Q2. Cytochrome P450s are a family of proteins involved in phase I drug metabolism reactions. They are highly expressed in the liver, in the endoplasmic reticulum membrane. In this question you will explore the use of protein-protein interaction databases to find out what other proteins P450s interact with and whether the potential partnerships could have biological significance.
- Use the UniProt file for human cytochrome P450 2E1 as your starting point. Summarise the key structural features of P450 2E1 including how it is able to bind to the ER membrane, and structural features of the active site.
- Use a range of PPI databases to identify possible protein partners. Summarise your findings.
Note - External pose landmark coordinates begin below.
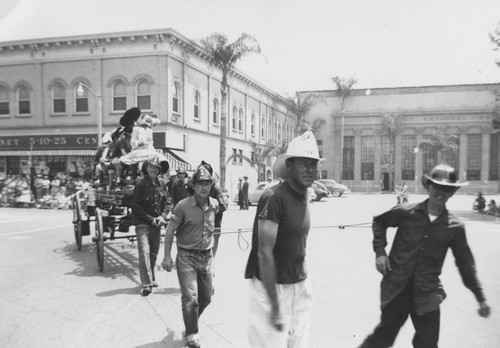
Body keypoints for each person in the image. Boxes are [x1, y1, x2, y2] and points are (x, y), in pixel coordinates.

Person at [358, 164, 491, 348]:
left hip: (427, 293)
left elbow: (466, 264)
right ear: (428, 186)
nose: (441, 193)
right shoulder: (407, 212)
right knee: (382, 339)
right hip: (397, 288)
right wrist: (380, 253)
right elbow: (379, 222)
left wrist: (480, 298)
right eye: (437, 186)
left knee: (428, 344)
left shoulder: (455, 227)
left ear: (452, 193)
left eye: (447, 189)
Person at [244, 131, 322, 348]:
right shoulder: (274, 198)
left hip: (300, 283)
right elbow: (264, 253)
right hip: (273, 288)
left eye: (313, 164)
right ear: (289, 166)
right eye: (303, 164)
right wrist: (274, 305)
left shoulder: (306, 195)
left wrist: (304, 284)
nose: (310, 170)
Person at [161, 166, 220, 348]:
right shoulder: (182, 206)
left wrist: (213, 260)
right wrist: (167, 257)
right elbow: (170, 231)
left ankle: (190, 321)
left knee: (207, 297)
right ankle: (192, 333)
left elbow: (213, 233)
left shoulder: (214, 205)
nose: (204, 187)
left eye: (207, 183)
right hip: (186, 257)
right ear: (193, 186)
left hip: (206, 257)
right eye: (200, 184)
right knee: (191, 298)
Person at [132, 157, 170, 296]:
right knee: (144, 252)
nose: (154, 170)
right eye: (151, 167)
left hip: (156, 224)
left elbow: (167, 202)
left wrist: (162, 216)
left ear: (159, 170)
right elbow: (136, 206)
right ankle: (146, 284)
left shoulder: (162, 184)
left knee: (154, 252)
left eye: (156, 168)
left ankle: (152, 276)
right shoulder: (140, 185)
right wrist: (150, 219)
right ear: (146, 169)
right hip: (142, 223)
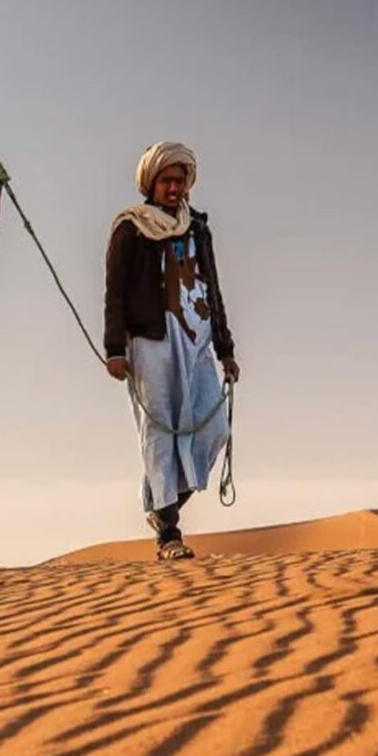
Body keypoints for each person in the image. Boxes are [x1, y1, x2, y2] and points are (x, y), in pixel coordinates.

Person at [104, 142, 239, 560]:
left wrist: (225, 348)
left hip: (197, 340)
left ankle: (162, 508)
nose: (175, 187)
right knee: (159, 434)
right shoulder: (131, 229)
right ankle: (169, 535)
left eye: (181, 180)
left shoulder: (198, 228)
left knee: (213, 430)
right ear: (152, 182)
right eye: (167, 179)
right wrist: (114, 347)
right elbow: (115, 293)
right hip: (150, 340)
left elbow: (212, 288)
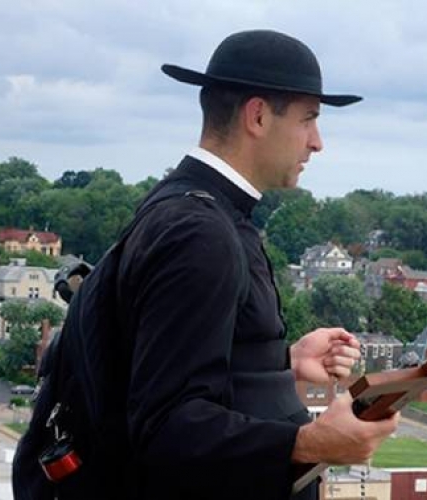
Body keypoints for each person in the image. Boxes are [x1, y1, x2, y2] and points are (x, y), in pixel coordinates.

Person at [120, 30, 398, 499]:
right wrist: (310, 442)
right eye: (309, 119)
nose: (317, 143)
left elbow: (185, 368)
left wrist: (281, 365)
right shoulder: (200, 234)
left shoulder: (192, 208)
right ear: (258, 116)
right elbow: (165, 426)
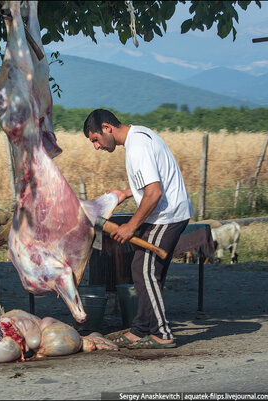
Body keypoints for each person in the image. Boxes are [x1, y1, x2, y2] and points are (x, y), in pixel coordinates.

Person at [83, 109, 193, 349]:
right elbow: (151, 180)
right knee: (148, 271)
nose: (96, 146)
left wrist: (131, 227)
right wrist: (125, 193)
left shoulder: (137, 148)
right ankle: (140, 329)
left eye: (95, 139)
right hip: (169, 211)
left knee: (144, 270)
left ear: (106, 128)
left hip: (167, 214)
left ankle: (162, 333)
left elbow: (154, 192)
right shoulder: (139, 135)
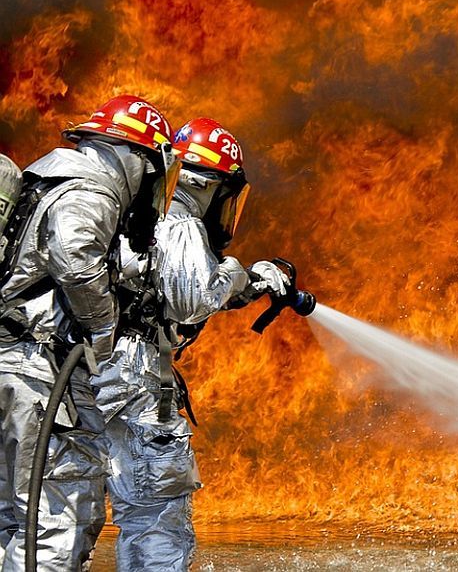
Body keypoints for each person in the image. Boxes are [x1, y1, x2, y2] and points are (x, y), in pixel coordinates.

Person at [92, 117, 288, 571]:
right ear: (210, 185)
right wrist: (241, 270)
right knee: (155, 514)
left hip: (91, 372)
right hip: (135, 380)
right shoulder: (179, 221)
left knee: (70, 510)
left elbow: (164, 286)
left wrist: (252, 284)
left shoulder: (132, 216)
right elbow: (192, 299)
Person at [0, 95, 181, 571]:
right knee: (59, 517)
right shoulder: (90, 190)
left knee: (11, 518)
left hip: (10, 364)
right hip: (37, 373)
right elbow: (76, 260)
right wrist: (103, 333)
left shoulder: (46, 180)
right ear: (133, 158)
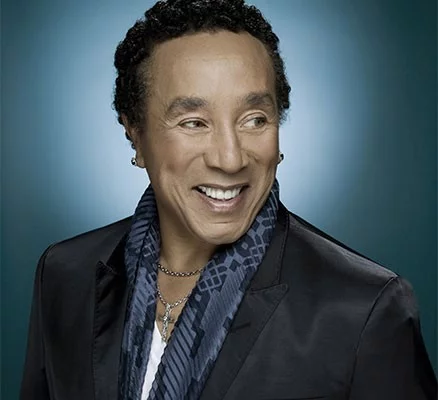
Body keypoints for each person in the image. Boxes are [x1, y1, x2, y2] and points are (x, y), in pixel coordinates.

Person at [20, 0, 437, 399]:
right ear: (136, 135)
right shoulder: (65, 275)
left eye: (255, 119)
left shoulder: (363, 307)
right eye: (194, 122)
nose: (230, 158)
- From your searches select three proteins with different activities that interact with P450 2E1, describe the evidence for the interaction and discuss whether these interactions could be relevant to P450's ability to metabolise drugs, in particular ethanol and paracetamol (acetaminophen). Wherever possible select proteins for which there is experimental evidence for the interaction.
Q3. Using the human sequence for Rhodopsin from Uniprot determine the domain(s) present within this protein sequence, using the Pfam domain database. State the domain(s) and the amino acid range for each domain.
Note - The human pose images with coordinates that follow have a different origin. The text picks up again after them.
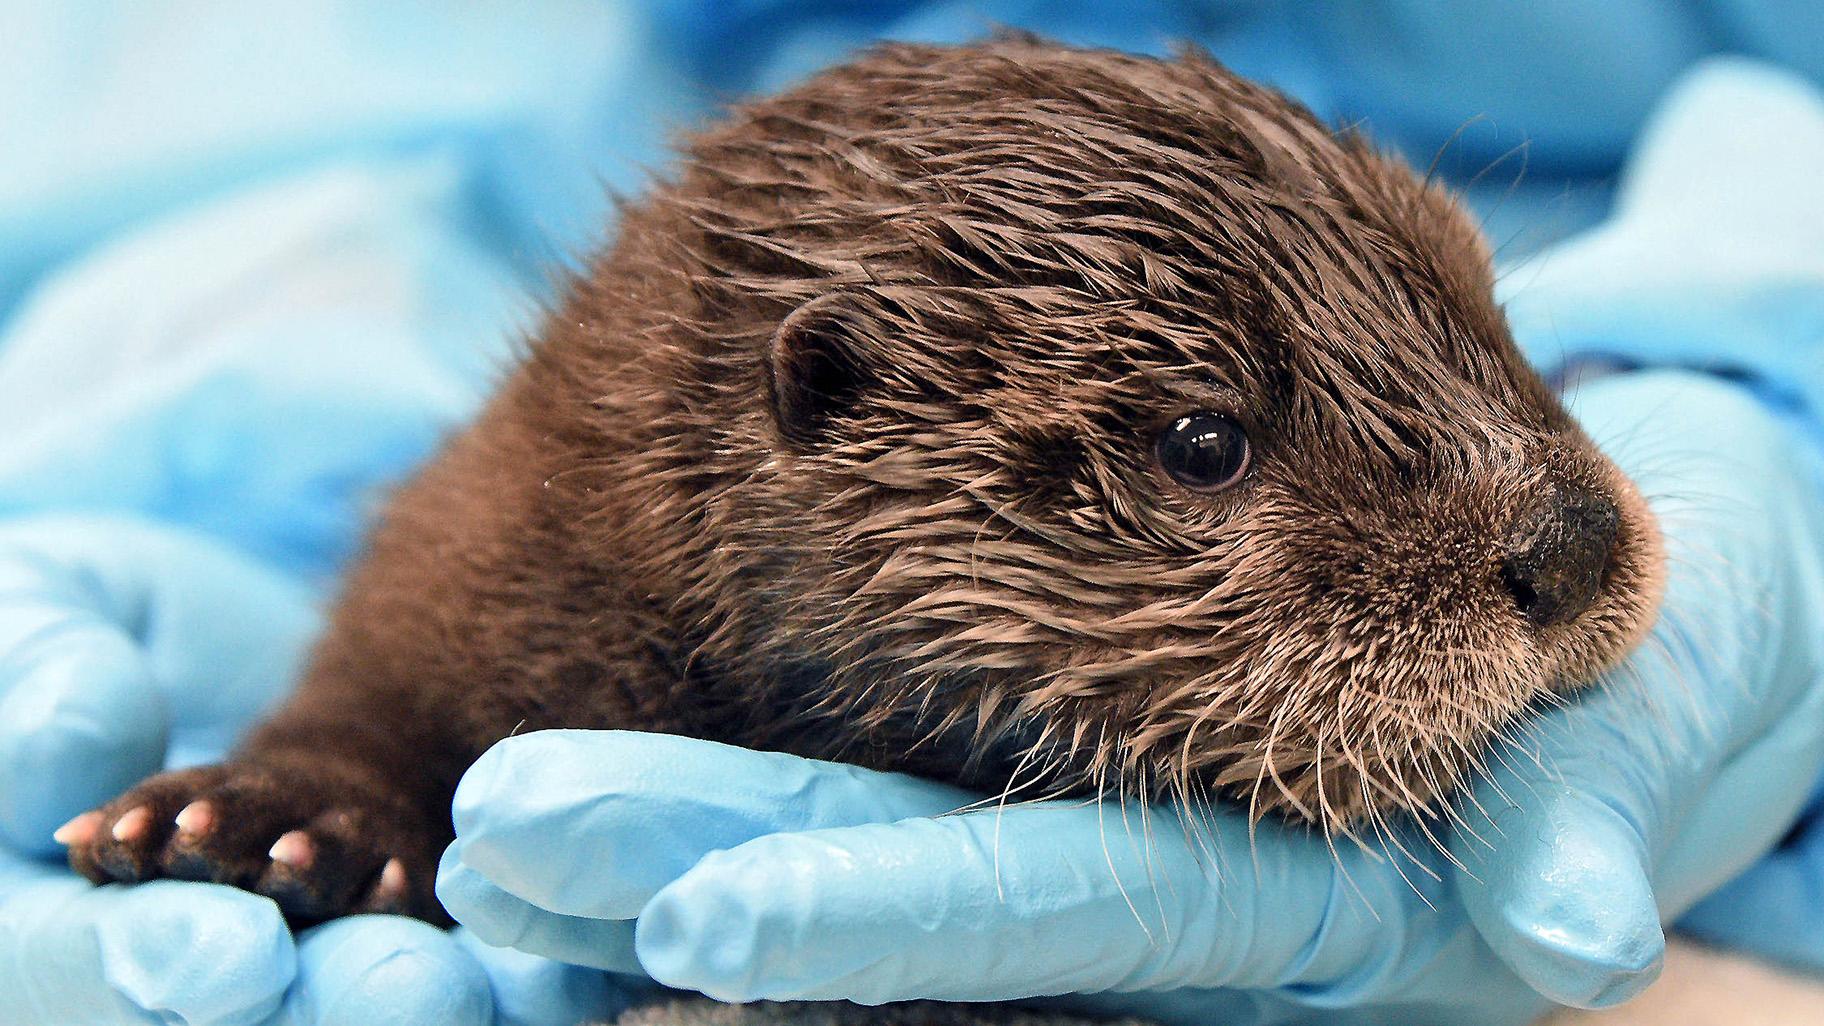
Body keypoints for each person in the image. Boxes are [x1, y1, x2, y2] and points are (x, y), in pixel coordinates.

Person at [5, 4, 1824, 1025]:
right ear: (825, 405)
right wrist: (329, 768)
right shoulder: (524, 589)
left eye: (1471, 307)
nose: (1564, 535)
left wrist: (1763, 366)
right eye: (1199, 444)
Run homology modelling for this sequence using SWISS-MODEL to obtain a 3-dimensional structure for this sequence.
DISCUSS, in detail, the results of the modelling that you obtain, including an in-depth discussion of the model obtained, the template used by the program, and all of the key features of the model and its quality from the output generated.
Download the coordinates of the model obtained, as a protein databank (*.pdb) file, and create an image of your modelled structure using rasmol or Swiss-PdbViewer which clearly shows the main features of the model.
Q4. Micro-RNAs are known to target selected mRNAs as part of their mode of action. In this question you will explore the interaction between an miRNA and the mRNA of beta-site APP cleaving enzyme (BACE), and amyloid plaque protein (APP).
- Retrieve the sequences of human, mouse, dog and cow BACE1 and APP mRNAs. Align the 3' UTRs of each set of four mRNAs and identify on your output conserved sequence elements.
- Retrieve the file containing the sequence of human miR-15a from the miRNA database. Run the complete sequence of the miRNA on UNAfold and show the predicted structure of the RNA. Calculate the folding energy per base and comment on your findings.
- Using the mature sequence of miR-15a (this is given in the miRBase file) identify potential binding sites on the 3' UTRs of human APP and BACE1 mRNAs. Assume that the miRNAs will bind to complementary sequences in the mRNAs, but not necessarily with complete complementarity. You will have to use alignment software to map complementary regions. Describe the procedure you followed, discuss the output with reference to a diagram of the alignment.
- On the basis of your models how would you expect the miR-15a to affect expression of amyloid plaque protein?